▶ [Task directions]: Tally the lines in the rows below that contain the string "results", matching case exactly, and give only the number.

------ Exercise data ------

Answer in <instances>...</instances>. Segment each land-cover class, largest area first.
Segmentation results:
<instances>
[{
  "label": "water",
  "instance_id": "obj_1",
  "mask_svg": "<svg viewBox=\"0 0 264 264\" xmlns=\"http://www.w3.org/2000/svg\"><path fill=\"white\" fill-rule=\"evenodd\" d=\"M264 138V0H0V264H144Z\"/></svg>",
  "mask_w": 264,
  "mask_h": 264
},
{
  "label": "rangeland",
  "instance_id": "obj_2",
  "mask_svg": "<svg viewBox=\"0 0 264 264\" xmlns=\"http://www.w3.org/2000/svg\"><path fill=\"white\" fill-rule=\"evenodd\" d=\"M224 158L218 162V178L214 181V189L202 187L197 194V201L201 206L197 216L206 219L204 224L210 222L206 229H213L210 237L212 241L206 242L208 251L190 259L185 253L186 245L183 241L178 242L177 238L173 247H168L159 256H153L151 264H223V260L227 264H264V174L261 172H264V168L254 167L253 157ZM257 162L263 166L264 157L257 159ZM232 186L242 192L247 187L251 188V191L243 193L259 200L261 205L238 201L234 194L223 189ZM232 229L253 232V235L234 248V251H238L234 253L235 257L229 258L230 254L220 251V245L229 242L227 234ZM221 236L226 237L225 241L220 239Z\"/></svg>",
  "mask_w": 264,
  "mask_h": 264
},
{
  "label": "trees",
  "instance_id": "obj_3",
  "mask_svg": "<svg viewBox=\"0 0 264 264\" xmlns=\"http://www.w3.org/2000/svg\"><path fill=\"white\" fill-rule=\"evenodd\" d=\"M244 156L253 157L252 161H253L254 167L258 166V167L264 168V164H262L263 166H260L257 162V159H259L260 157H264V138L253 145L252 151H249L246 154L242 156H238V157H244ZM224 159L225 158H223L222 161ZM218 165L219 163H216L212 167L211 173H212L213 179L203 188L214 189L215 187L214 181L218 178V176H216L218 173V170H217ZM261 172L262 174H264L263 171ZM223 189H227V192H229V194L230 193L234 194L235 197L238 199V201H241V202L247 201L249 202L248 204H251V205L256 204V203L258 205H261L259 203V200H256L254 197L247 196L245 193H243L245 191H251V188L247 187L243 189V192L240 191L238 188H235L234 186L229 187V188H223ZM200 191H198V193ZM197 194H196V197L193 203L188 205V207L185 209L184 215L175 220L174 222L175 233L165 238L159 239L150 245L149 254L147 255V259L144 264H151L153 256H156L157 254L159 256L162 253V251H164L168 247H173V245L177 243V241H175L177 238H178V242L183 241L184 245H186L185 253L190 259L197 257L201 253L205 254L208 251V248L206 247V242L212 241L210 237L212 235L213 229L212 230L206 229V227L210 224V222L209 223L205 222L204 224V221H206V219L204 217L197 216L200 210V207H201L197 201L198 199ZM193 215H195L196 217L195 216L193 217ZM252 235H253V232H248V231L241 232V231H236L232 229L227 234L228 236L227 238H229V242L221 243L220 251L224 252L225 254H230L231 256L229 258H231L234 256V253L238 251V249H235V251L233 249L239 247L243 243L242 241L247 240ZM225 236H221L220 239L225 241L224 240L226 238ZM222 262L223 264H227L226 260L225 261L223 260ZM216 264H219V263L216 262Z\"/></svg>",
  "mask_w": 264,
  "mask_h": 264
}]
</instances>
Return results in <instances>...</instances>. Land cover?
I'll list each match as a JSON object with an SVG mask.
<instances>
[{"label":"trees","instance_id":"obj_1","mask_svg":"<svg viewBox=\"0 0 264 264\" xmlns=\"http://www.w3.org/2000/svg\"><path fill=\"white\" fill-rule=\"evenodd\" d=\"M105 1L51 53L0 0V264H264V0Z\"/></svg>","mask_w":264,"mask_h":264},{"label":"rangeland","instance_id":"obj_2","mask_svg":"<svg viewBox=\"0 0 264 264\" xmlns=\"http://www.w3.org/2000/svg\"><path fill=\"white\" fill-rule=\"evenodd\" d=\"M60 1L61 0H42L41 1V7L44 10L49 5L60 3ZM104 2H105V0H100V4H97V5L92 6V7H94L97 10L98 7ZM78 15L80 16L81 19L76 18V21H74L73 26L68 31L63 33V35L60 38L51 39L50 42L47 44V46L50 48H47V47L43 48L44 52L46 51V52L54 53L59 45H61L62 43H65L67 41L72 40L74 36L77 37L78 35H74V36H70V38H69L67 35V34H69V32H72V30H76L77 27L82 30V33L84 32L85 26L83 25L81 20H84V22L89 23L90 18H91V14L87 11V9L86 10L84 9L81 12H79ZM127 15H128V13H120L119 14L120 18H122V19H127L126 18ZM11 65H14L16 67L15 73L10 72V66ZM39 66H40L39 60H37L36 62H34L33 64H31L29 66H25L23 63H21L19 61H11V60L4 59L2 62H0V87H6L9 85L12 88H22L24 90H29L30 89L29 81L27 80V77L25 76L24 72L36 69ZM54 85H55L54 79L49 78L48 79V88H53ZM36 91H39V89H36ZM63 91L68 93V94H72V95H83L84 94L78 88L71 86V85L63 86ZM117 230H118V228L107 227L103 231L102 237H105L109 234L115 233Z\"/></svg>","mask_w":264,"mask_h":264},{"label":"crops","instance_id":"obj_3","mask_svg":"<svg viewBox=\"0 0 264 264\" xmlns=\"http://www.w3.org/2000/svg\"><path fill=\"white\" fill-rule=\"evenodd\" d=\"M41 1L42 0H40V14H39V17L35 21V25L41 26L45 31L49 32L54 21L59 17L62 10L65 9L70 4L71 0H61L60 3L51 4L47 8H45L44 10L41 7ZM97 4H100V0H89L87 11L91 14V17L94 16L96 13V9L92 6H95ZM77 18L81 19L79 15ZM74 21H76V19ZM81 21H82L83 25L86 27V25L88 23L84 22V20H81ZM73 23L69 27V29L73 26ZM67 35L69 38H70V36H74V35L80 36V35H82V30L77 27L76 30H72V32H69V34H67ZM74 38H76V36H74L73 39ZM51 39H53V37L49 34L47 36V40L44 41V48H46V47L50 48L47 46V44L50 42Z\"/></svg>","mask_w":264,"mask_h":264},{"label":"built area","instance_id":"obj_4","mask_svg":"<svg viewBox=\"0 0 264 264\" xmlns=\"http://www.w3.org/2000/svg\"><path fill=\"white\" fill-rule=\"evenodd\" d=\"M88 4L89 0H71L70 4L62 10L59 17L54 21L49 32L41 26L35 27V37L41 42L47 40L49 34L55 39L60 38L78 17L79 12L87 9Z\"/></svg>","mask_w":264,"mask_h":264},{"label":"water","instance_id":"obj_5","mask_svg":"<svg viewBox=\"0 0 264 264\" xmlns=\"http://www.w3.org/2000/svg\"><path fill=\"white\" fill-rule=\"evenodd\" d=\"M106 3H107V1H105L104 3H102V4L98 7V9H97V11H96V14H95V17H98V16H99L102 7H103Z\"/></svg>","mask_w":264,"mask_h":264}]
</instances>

------

▶ [The completed task]: 2